INSTRUCTION -
Extract every line from the entries below and reproduce each one word for word, leaving the pictures out of your answer.

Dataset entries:
*****

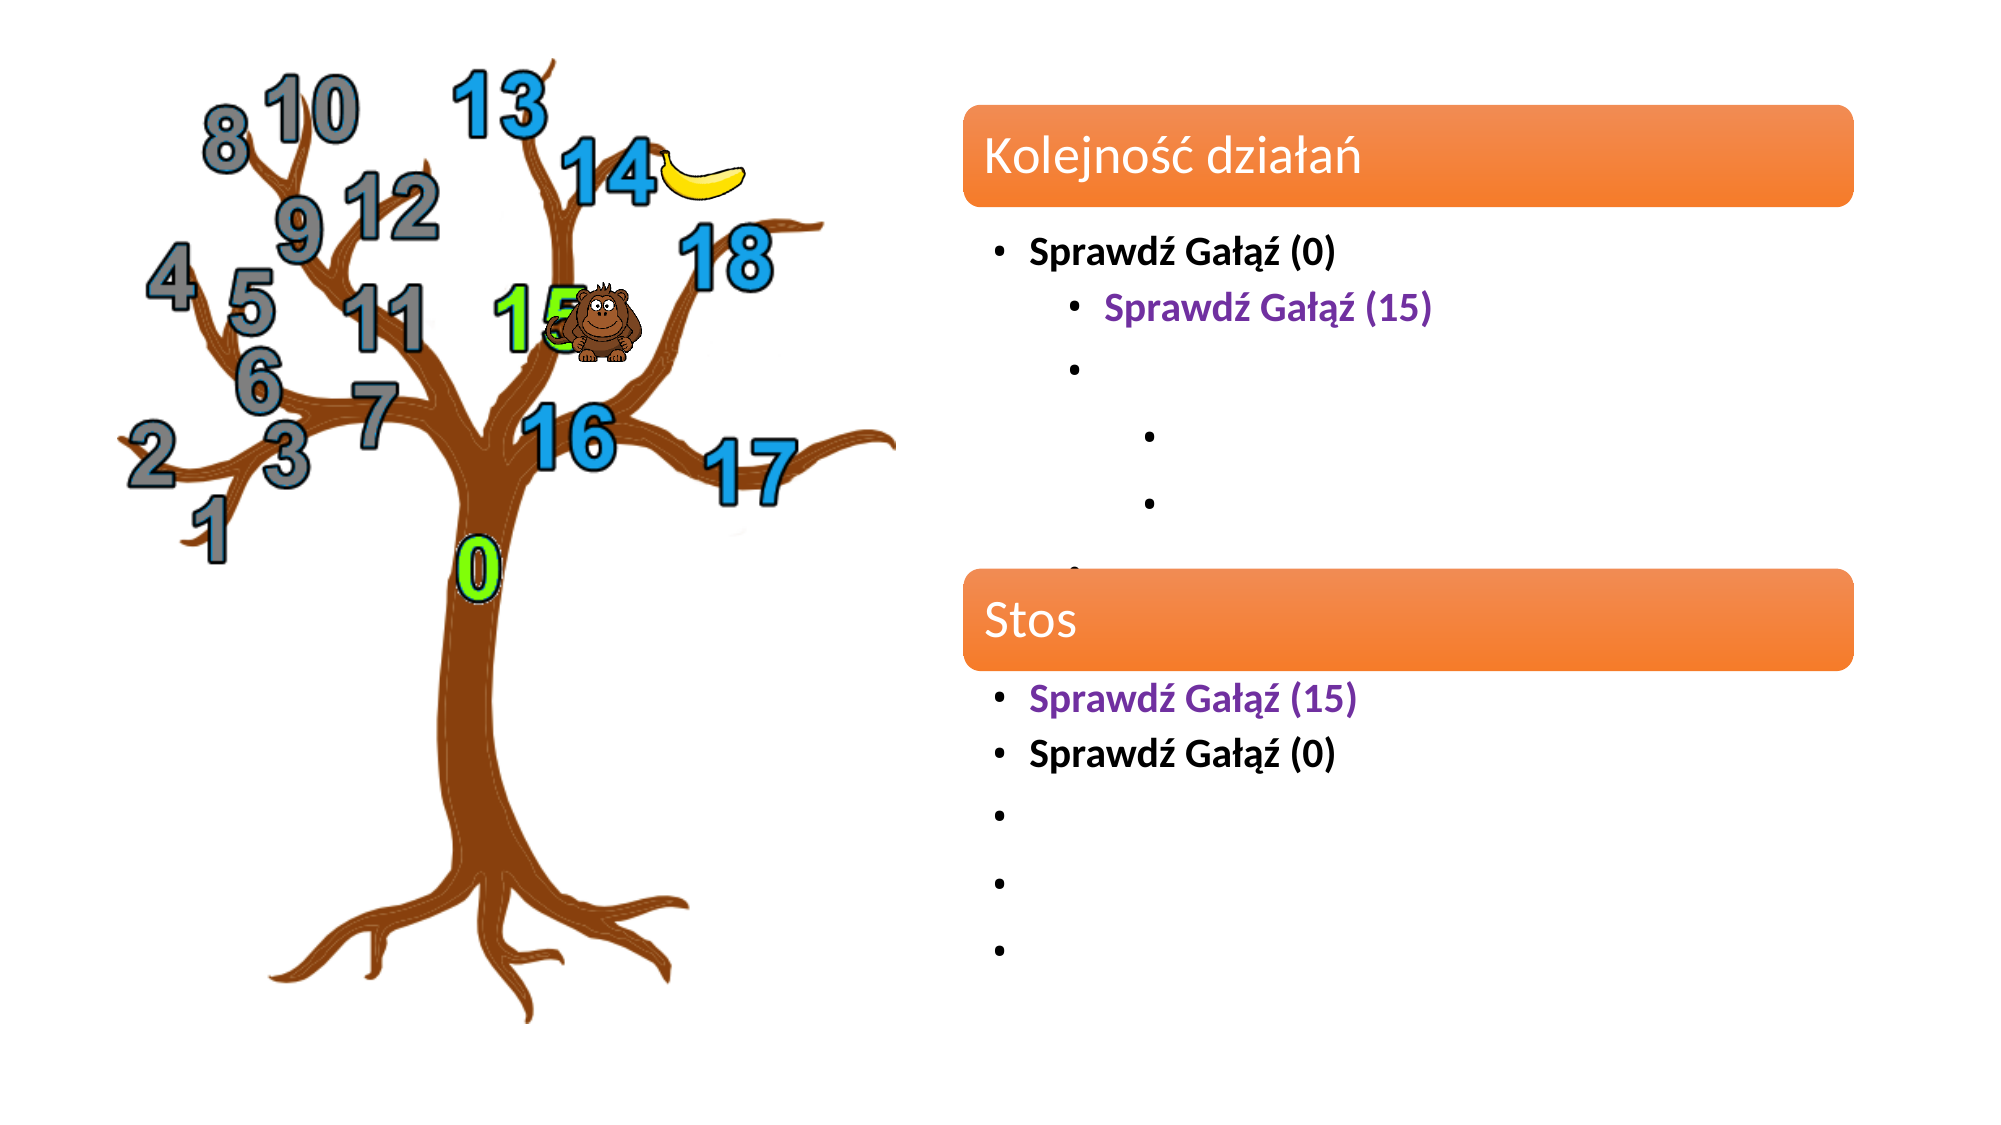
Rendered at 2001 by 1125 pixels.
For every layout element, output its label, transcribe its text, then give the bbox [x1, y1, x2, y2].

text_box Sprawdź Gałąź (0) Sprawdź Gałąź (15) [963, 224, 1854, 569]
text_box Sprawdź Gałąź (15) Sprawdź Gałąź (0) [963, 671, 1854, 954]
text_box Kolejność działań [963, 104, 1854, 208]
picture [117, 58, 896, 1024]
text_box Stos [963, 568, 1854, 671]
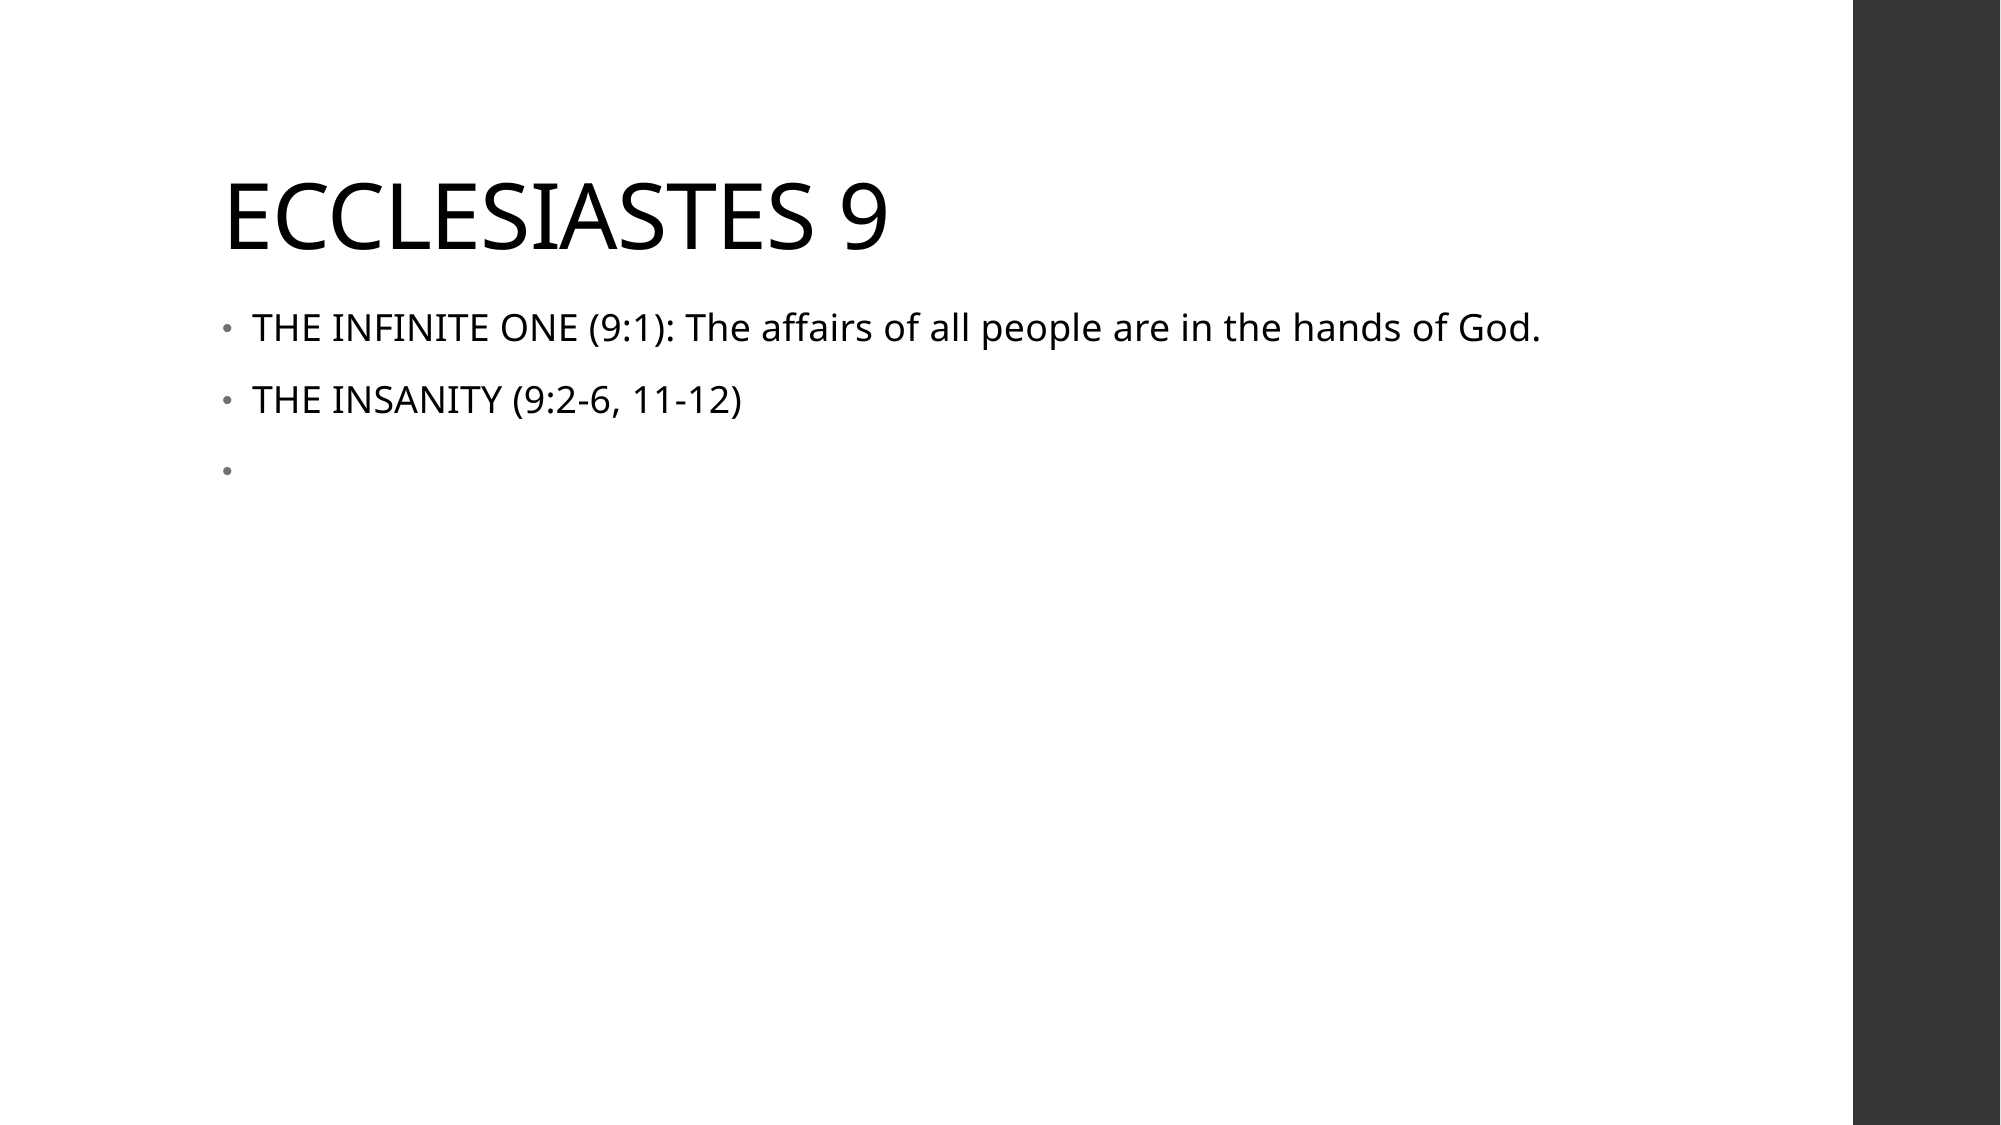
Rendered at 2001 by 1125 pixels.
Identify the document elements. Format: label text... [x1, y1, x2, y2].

*****

COMPLETED EXERCISE -
Rendered at 2001 by 1125 pixels.
For every layout element, output its label, transcribe its text, then give the bbox [x1, y1, x2, y2].

text_box Sprawdź Gałąź (0) Sprawdź Gałąź (15) [963, 224, 1854, 569]
text_box Sprawdź Gałąź (15) Sprawdź Gałąź (0) [963, 671, 1854, 954]
text_box Kolejność działań [963, 104, 1854, 208]
picture [117, 58, 896, 1024]
text_box Stos [963, 568, 1854, 671]
Rendered at 2001 by 1125 pixels.
Identify the document elements. Format: label text... [x1, y1, x2, y2].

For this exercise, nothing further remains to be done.